• ТЕКСТ ДЛЯ ЧТЕНИЯ
• • • • •

Но что Гривич в душе остался закоренелым «крепостником» и идейно глубоко верным своей энкаведешной касте, целиком подтвердилось впоследствии.

Через 14 или 15 лет (это было уже не то в 1960, не то в 1961 году) он снова встретился с Титаренко, но уже в Киеве. Гривич не забыл, что сделал для него в свое время Николай Максимович, и, когда увидел его после стольких лет разлуки, долго не выпускал из своих объятий.

— Ну, как живете, Иван Емельянович? — спросил Титаренко.

Гривич безнадежно махнул рукой. Нужно отметить, что за эти годы он очень изменился. Лицо постарело, появились глубокие морщины. От гордой самоуверенности не осталось и следа. В глазах — выражение какой-то угнетенности, недовольства и даже озлобленности. Штатский костюм, в который он был одет, не отличался свежестью и говорил о некоторой неряшливости хозяина. Словом, вид у Гривича был далеко не тот, что много лет тому назад. Видно было, что произошла какая-то катастрофа в судьбе начальника третьего отделения, который ранее обладал неограниченной властью.

• • • • •

• ЗАДАНИЕ
Изложите текст о встрече Гривича с Титаренко в двух предложениях. Опирайтесь только на текст.

• МАТЕРИАЛЫ
• • • • •

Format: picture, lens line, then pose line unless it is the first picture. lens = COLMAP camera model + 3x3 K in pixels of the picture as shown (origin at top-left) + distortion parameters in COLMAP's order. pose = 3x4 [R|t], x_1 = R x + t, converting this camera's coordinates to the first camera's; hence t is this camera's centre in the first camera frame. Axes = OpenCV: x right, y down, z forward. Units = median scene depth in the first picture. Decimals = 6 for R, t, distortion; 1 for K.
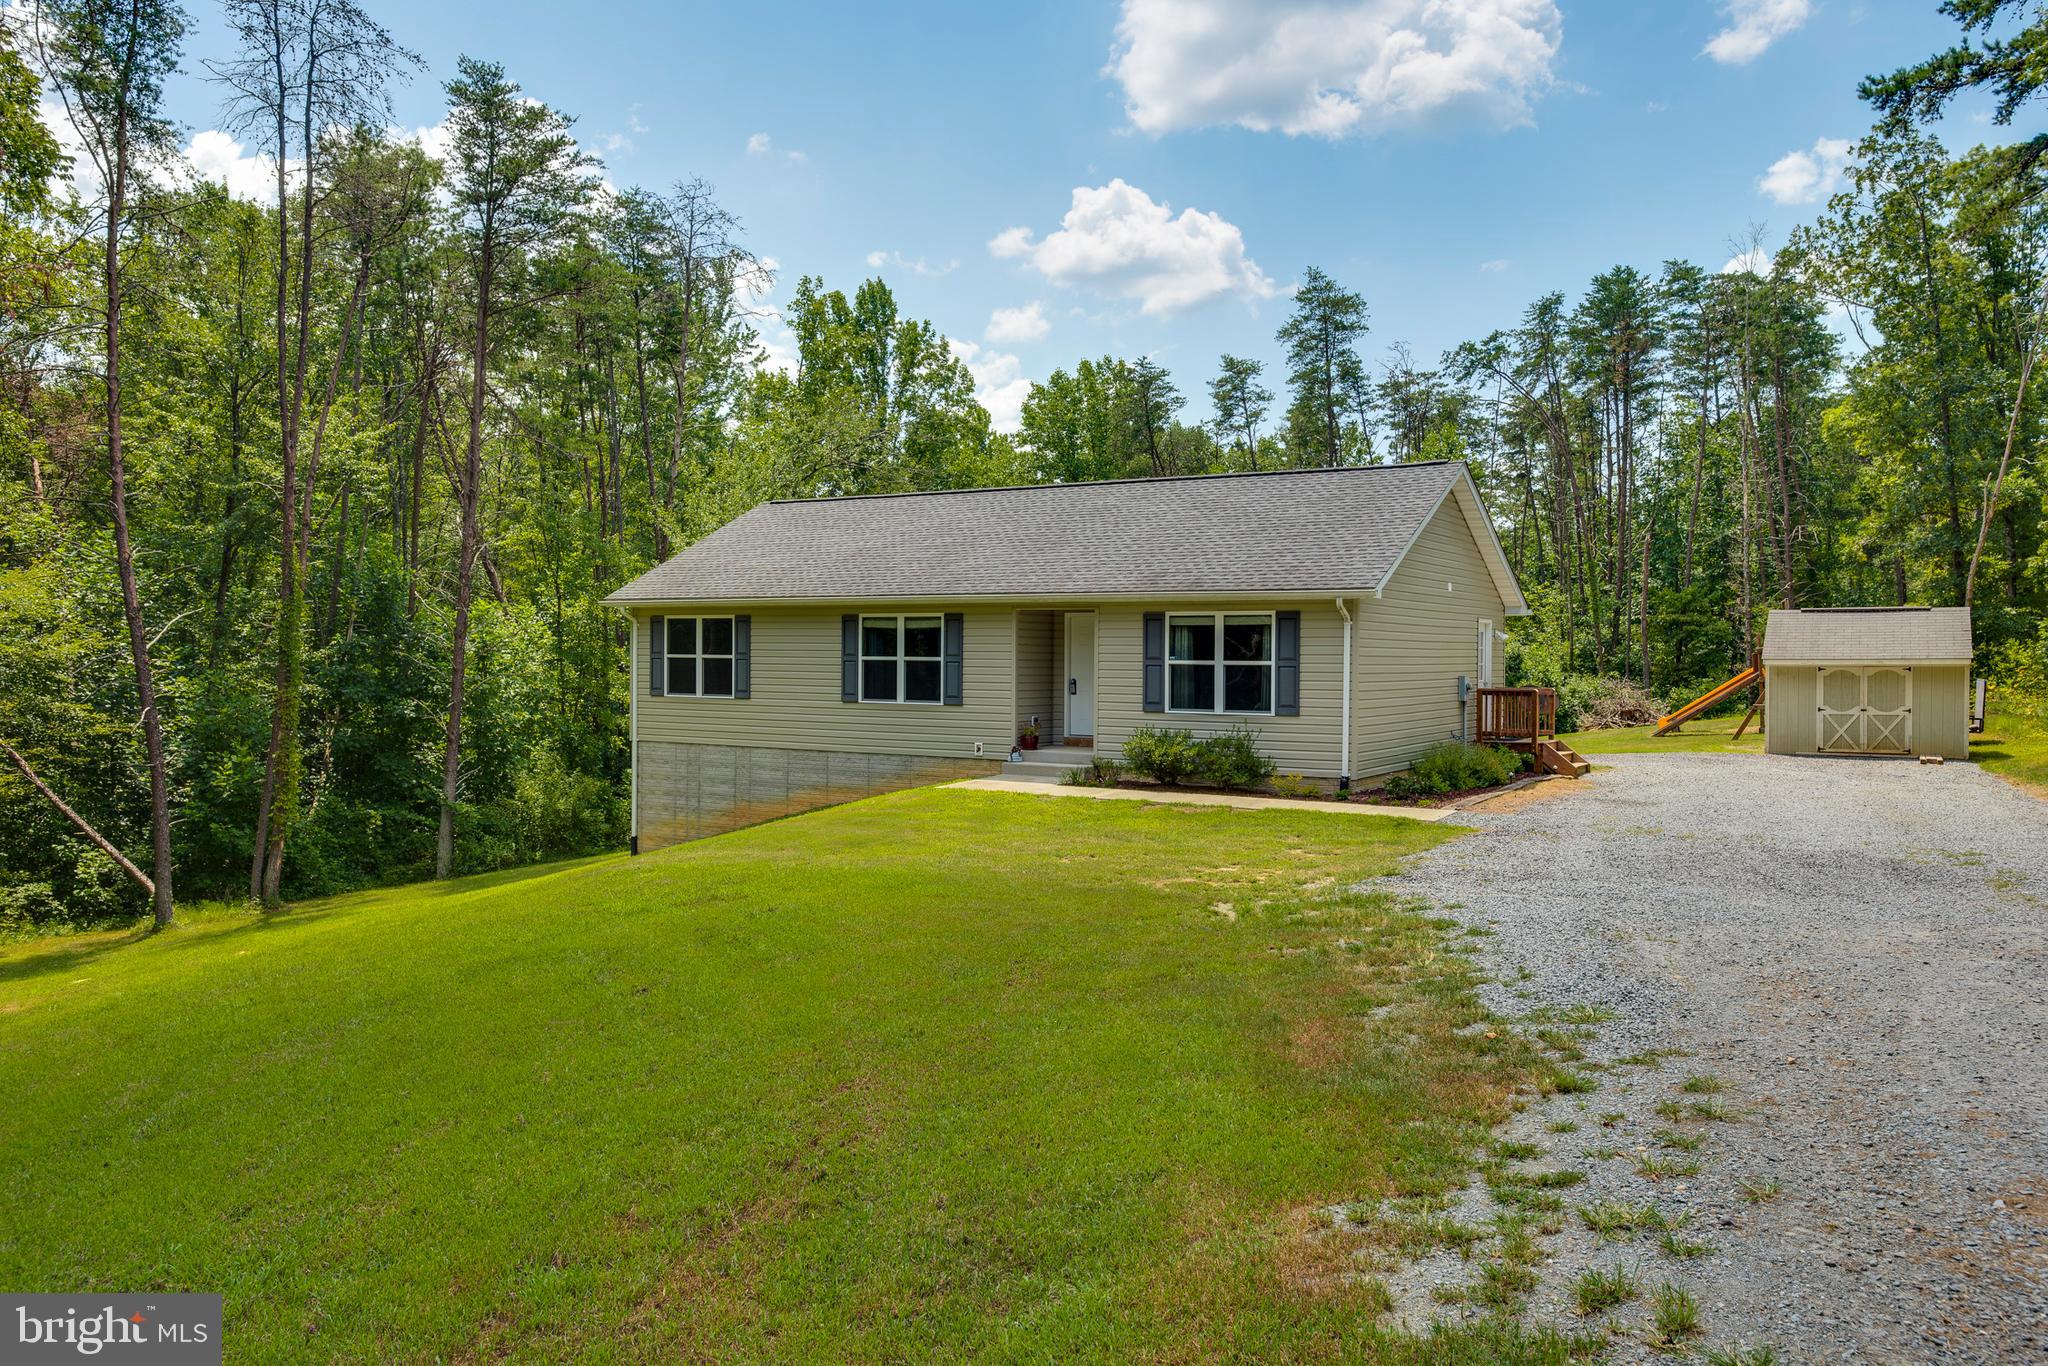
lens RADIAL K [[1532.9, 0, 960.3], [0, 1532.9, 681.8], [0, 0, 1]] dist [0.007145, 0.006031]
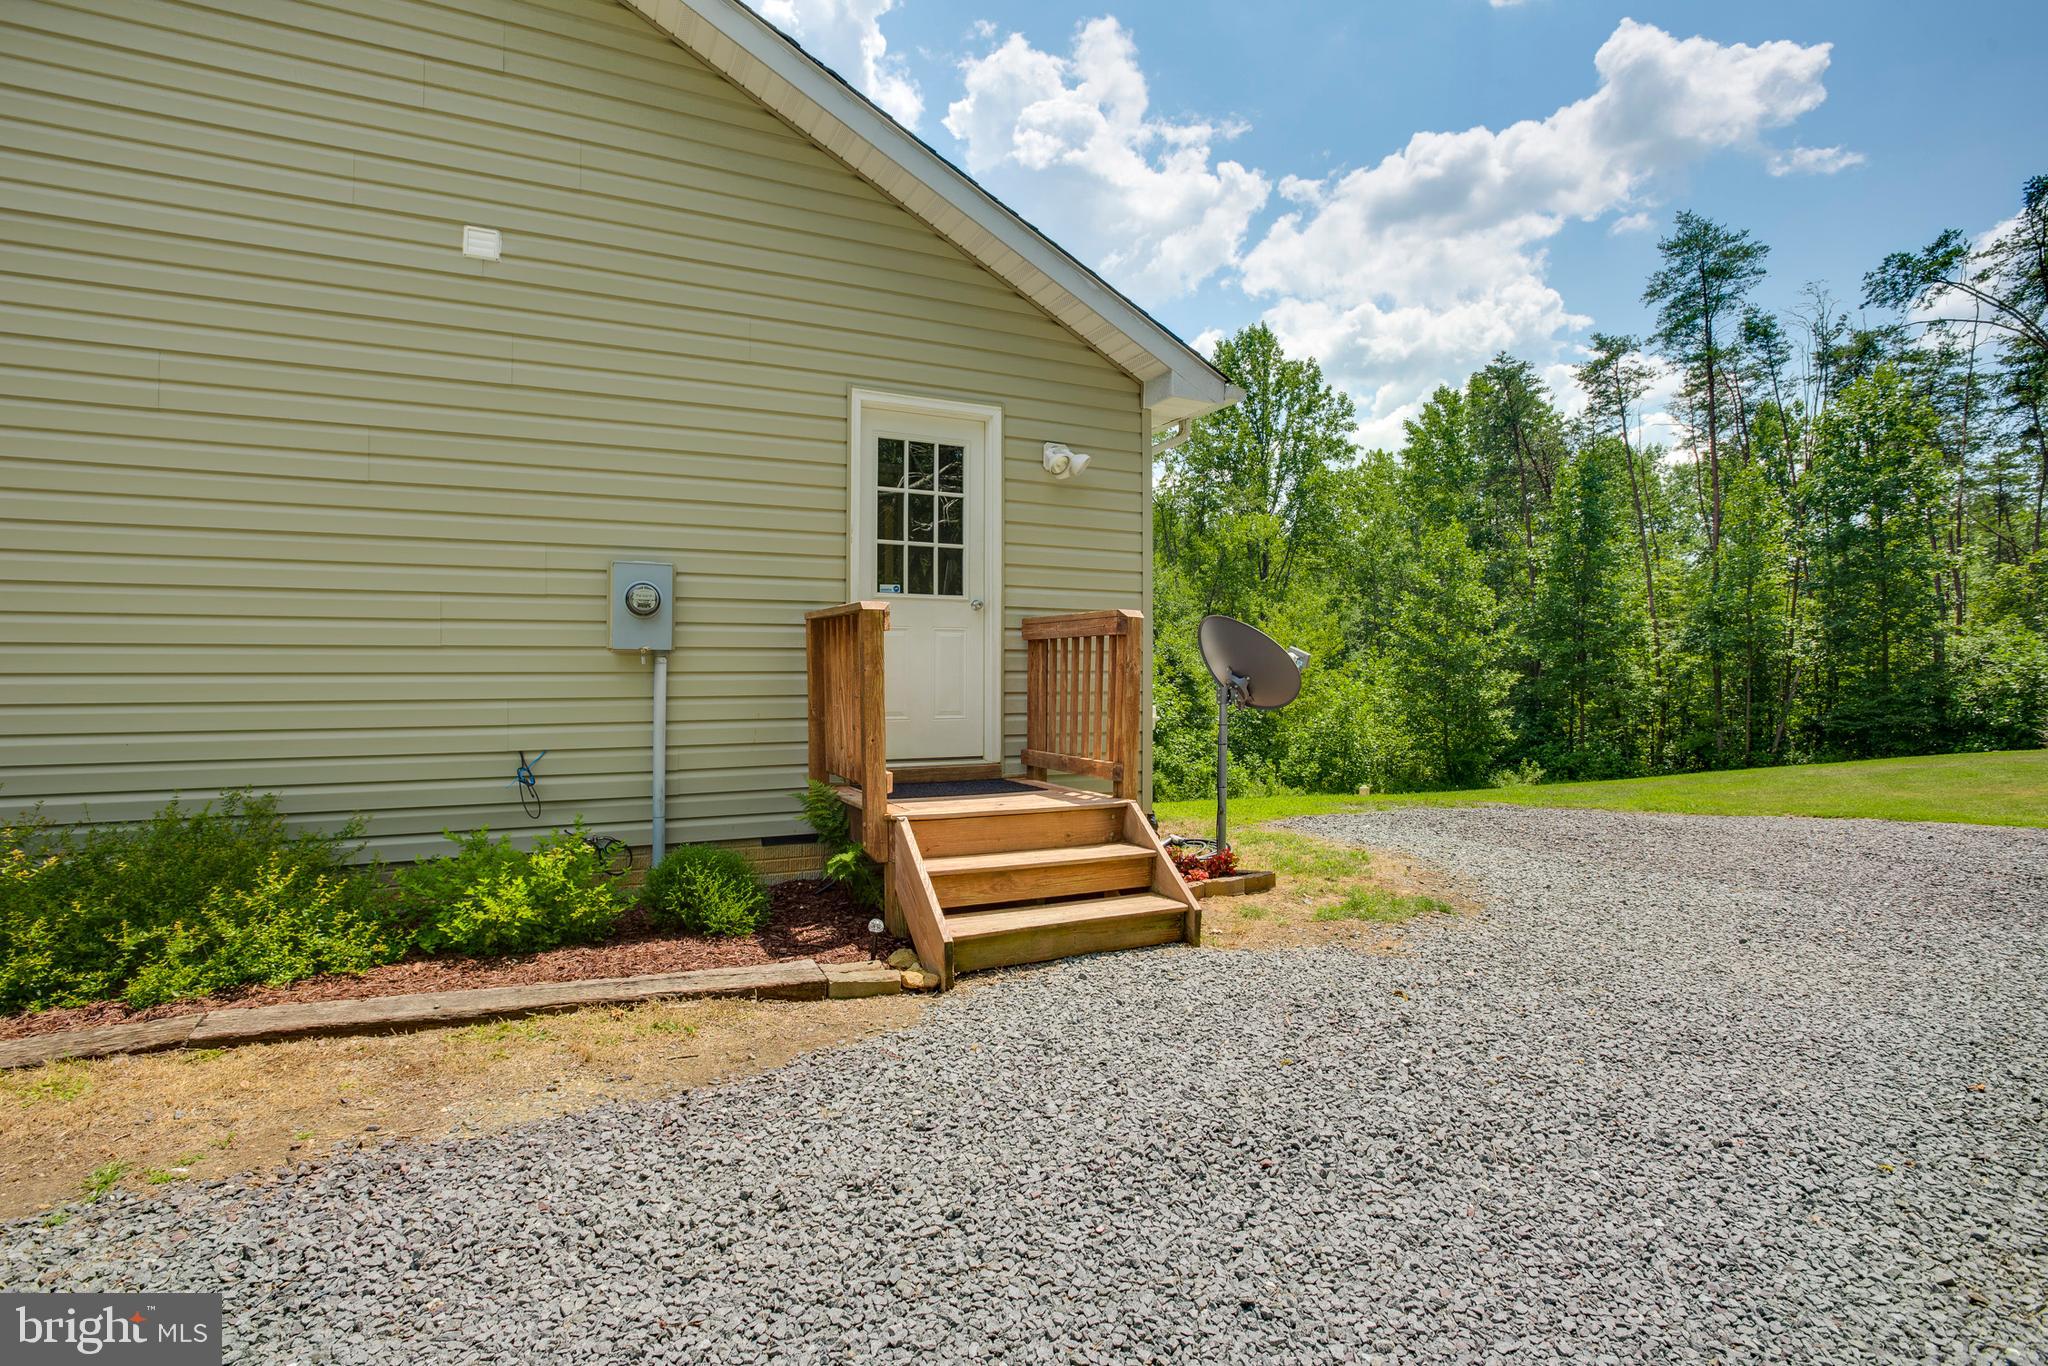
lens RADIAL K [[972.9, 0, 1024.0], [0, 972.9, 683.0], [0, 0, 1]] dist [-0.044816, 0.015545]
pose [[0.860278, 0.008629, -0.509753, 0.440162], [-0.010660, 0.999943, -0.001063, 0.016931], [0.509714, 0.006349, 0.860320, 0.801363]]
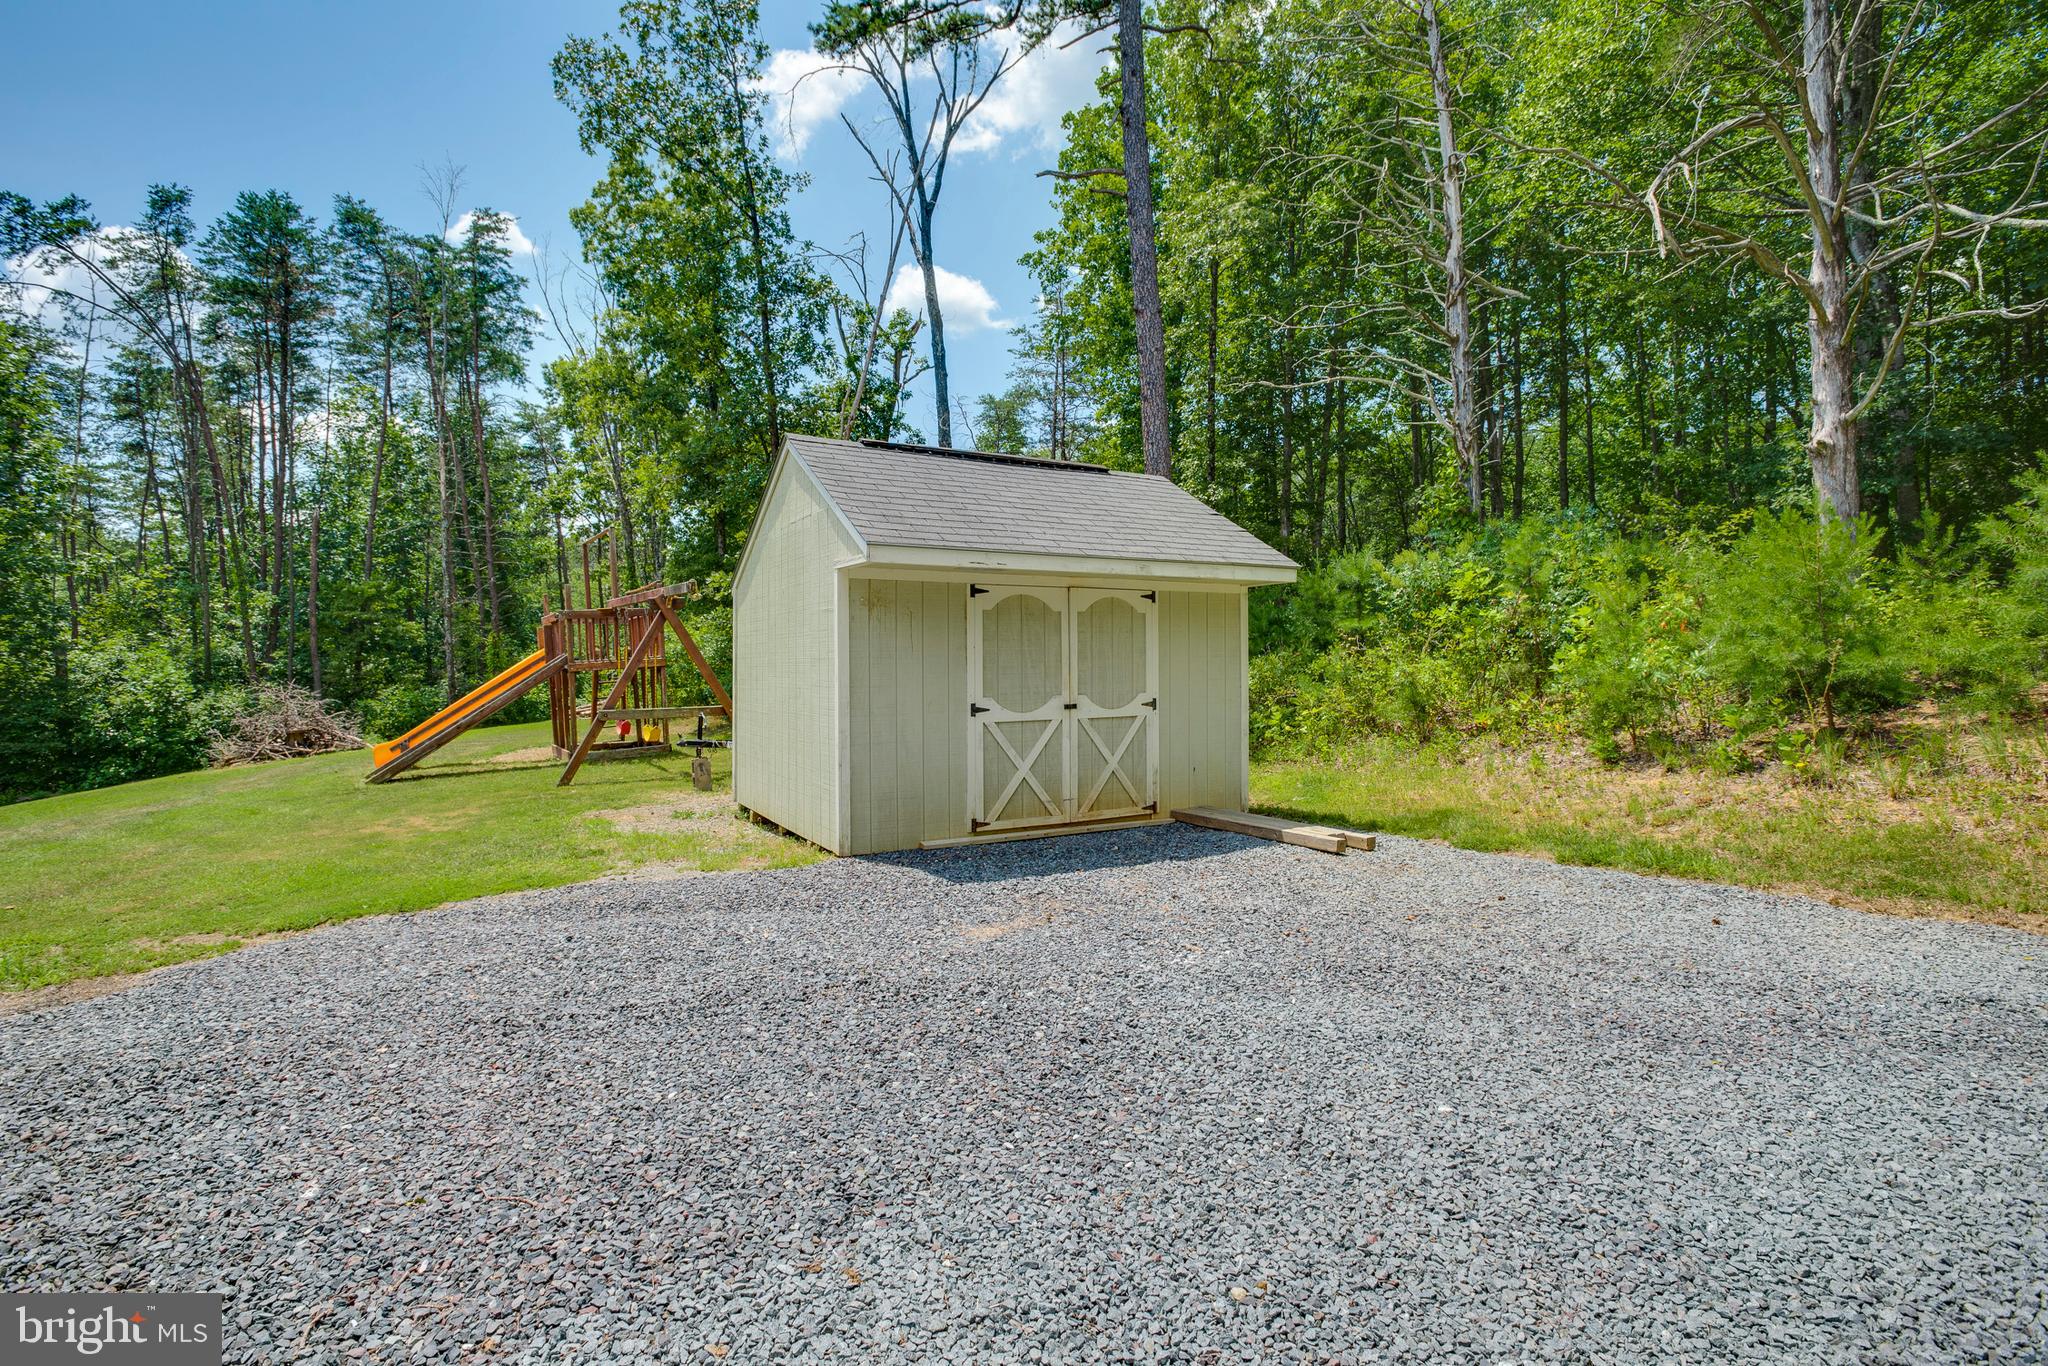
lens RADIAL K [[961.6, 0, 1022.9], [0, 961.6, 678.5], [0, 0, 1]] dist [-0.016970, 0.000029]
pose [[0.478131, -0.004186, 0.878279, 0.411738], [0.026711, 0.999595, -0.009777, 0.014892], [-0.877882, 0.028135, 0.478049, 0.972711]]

• • • • •

• ОТВЕТ
Через 14 или 15 лет Гривич снова встретился с Титаренко, уже в Киеве, и, помня, что тот для него когда-то сделал, долго не выпускал его из объятий. За эти годы Гривич сильно изменился: лицо постарело, от прежней самоуверенности не осталось и следа, а в глазах читались угнетенность, недовольство и даже озлобленность.